**Göreviniz**.
Aşağıdaki Brave oyunu incelemesinde "Kasabalarının olduğu ormanda" ifadesinin geçtiği yerden başlayan ve "veriyor. Düşüyoruz yollara." ifadesinden sonra biten bölümü harfi harfine yazın.

Yıl 2009. Yaz aylarındayız ve bu aylarda oyun yapımcıları plajlarda güneşlendikleri için, piyasaya pek oyun çıkmıyor. Bu yüzden eldeki tek tük oyunlarla veya eski olup da kaçırdığımız oyunlarla idare etmek durumunda kalıyoruz. Zaten bu aylarda, düşük bütçeli oyunlar piyasaya çıkıyorlar. Büyük abilerinin ayakları altında ezilmemek için, onların pek ortalarda gözükmediği zamanlarda piyasaya çıkmak çok akıllıca bir pazarlama taktiği. Brave de, bu bahsettiğim oyunlardan. Şirin mi şirin bir platform oyunu. Ama yazının başında da belirttiğim gibi, 2009 yılındayız. 1999 yılında olsaydık, grafikleri belki kurtarabilirdi. Belki...
Oyunda, ufak bir kızılderili çocuğunu kontrol ediyoruz. Adı Brave. Courage da olabilir. İlk başlarda adının Courage olduğunu söylüyorlardı ama daha sonra Brave diye çağırdılar. Neden bilmiyorum. Ufak ve heyecanlı bir çocuk iken, büyüklerine özenen Brave, bir an önce bir savaşçı olmak için çalışmalara başlıyor. Köyün reisi, bizi ormanda eğitime gönderiyor. Bu arada, köyün şirin kızı ile Brave'i bir ayı kovalıyor. Zar zor ayıdan kurtulan kahramanımız, eğitimini hızlandırmasının gerektiğini düşünüyor.
Kasabalarının olduğu ormanda dolaşarak, mağara duvarlarında çizilmiş eski resimlerden, yeni yetenekler öğreniyoruz ve kendimizi geliştiriyoruz. Yeterince geliştiğimizde de, ayıdan intikamımızı almak için, mağarasına gidiyoruz. Tam ayıyı öldürüp, mutlu haberi köye iletmeye giderken, köyün bir canavar tarafından saldırıya uğradığını görüyoruz. Köy yerle bir ediliyor ve canavarı durdurmaya kimsenin gücü yetmiyor. Köyün bilge dedesi son nefesini verirken, canavarı öldürebilecek tek savaşçıyı bulma görevini bize veriyor. Düşüyoruz yollara.

**Öğe alıntıları**.
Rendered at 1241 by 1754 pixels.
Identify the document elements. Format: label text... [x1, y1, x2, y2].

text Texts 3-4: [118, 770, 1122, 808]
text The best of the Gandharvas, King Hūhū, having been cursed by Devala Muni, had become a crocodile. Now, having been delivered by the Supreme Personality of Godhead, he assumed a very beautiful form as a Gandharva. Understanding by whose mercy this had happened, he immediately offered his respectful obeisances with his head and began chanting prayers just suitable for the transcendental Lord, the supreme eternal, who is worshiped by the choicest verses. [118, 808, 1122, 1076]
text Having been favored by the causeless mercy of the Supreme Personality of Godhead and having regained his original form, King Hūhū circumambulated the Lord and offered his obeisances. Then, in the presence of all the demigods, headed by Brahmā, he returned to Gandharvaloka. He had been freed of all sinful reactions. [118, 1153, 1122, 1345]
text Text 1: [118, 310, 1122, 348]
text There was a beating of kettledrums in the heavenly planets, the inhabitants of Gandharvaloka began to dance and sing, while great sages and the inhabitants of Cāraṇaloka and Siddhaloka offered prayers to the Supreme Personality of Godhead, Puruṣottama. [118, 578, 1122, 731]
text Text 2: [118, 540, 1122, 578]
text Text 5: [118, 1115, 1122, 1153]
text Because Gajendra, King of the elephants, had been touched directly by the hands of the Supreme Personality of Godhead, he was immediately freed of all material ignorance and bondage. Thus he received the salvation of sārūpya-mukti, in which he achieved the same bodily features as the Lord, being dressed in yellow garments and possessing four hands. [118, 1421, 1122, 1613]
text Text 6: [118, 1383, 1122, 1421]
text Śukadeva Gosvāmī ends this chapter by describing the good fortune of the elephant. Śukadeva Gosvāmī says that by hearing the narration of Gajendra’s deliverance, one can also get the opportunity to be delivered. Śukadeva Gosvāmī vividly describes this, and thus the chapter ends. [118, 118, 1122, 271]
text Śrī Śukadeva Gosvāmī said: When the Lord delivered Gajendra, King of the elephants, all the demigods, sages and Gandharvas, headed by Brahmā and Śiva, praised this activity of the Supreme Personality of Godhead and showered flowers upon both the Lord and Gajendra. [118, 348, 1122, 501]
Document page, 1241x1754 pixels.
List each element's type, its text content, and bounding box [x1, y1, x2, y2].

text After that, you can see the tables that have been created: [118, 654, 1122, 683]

**Alıştırma yanıtı**.
Kasabalarının olduğu ormanda dolaşarak, mağara duvarlarında çizilmiş eski resimlerden, yeni yetenekler öğreniyoruz ve kendimizi geliştiriyoruz. Yeterince geliştiğimizde de, ayıdan intikamımızı almak için, mağarasına gidiyoruz. Tam ayıyı öldürüp, mutlu haberi köye iletmeye giderken, köyün bir canavar tarafından saldırıya uğradığını görüyoruz. Köy yerle bir ediliyor ve canavarı durdurmaya kimsenin gücü yetmiyor. Köyün bilge dedesi son nefesini verirken, canavarı öldürebilecek tek savaşçıyı bulma görevini bize veriyor. Düşüyoruz yollara.